At this point we were summoned back inside. The TV cameras were ready for us.
The sight of Viktor’s table almost gave me a heart attack myself.
For our shoot—on Soviet cuisine—my partner had conjured up a Technicolor fantasia out of The Book of Tasty and Healthy Food—Politburo dreambook edition. Dainty, open-faced rasstegai fish pies nestled inside Stalinist crystal; an elaborate beef roulade layered with a delicate omelet reposed on a Kremlin-issue porcelain platter. There was even a torte outfitted with caramel rockets, contributed by a generous ex-nomenklatura confectioner. Polyot (“flight”), the torte was called: a meringue relic from the sixties kosmos-mania era.
I stared transfixed at this culinary time capsule. At the jellied ham rolls under mayonnaise curlicues, in particular. Early September, 1974: Praga restaurant take-out shop. Me standing—for the very last time, I thought—in the gigantic line for our Sunday kulebiaka as Mom at home irons out final immigration formalities. I’m eyeing the jellied curlicued ham rolls my parents couldn’t ever afford, thinking desperately: Never in my life will I see them again.
And now I learn that pre-Kremlin, Viktor cooked at Praga!
My Praga.
Was there some profound meaning in all this coincidence? Had some god of Soviet Civilization sent Viktor my way to help me properly savor my childhood’s treasures and reveal its mysteries?
Arriving in Moscow this trip I’d been crestfallen to learn that my Praga was closed. One of the city’s last pre-Soviet great restaurants had been bought by the Italian designer Roberto Cavalli, to be converted, no doubt, into a post-bling elite playground. Seeing its iconic yellow facade disfigured by scaffolding at the head of Novy Arbat, I felt as if some dear old grandparent had died.
Viktor and I mourned the closure of Praga as the cameras rolled. “A-plus,” hooted our young director. “I’m loving you guys’ chemistry!” Feeling relaxed at last, I prattled on about stalki
ng diplomats by Praga’s entrance and hawking Juicy Fruit gum at school. The mostly youthful, post-Soviet crew lapped up my socialist misadventures.

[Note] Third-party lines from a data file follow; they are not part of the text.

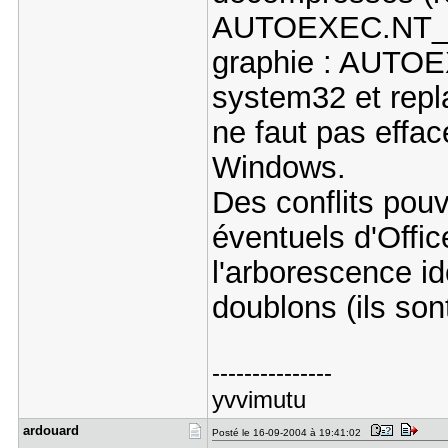
AUTOEXEC.NT_ l
graphie : AUTO
system32 et repl
ne faut pas effac
Windows.
Des conflits pou
éventuels d'Offic
l'arborescence id
doublons (ils son
---------------
yvvimutu
ardouard
Posté le 16-09-2004 à 19:41:02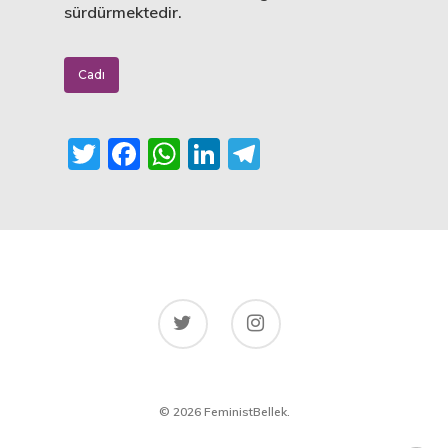
sürdürmektedir.
Cadı
Twitter
Facebook
WhatsApp
LinkedIn
Telegram
© 2026 FeministBellek.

“More! More stories like this!” they cried.
When Dasha had originally suggested a show on Soviet cuisine—“The topic is hot”—I’d been bewildered.
“But isn’t Moscow full of people who remember the USSR a lot better than I do? I mean, I’m from New York!”
“You don’t understand,” said Dasha. “Here we have mishmash for our memory. But an émigré like you—you remember things clearly!”
After the lunch, and before the shashlik (kebab) grill shoot by his dacha backyard swimming pool, Viktor clued me in on his time at the Kremlin kitchens.
Supplies were from their very own teeming farms. So damn rich was Politburo milk, truckers would loosely set deep metal lids on the milk buckets, and by arrival the clattering lids had churned up gorgeous thick, sticky cream. For instant pilfering.
I was astonished. “You mean despite all the perks—elite housing, Crimean resorts, special tailors—Kremlin employees still stole?”
“And how!” chuckled Viktor. Soon after taking over he raided his employees’ lockers and turned up sixty kilos of loot. “And that was before noon.”
There beneath the twenty-five-foot ceiling of the main old Kremlin kitchen he made other discoveries too:
A war-trophy forty-eight-burner electric stove belonging to Goebbels.
A massive mixer from Himmler’s country house.
Czar’s dog bowls from 1876.
Ivan the Terrible’s former torture tunnel. With a slanted floor—to drain blood.
“Ready for the poolside shashlik!” announced the director.
After we wrapped and the crew headed home, I sat around with Viktor and his wife, eating leftovers. I was dazed by what I’d learned at his fantasy table. It was akin to discovering that Santa Claus was somehow, after all, real. The Soviet myth of plenty that my latter-Soviet generation had scoffed at? That fabled abundance so cynically, even existentially scorned?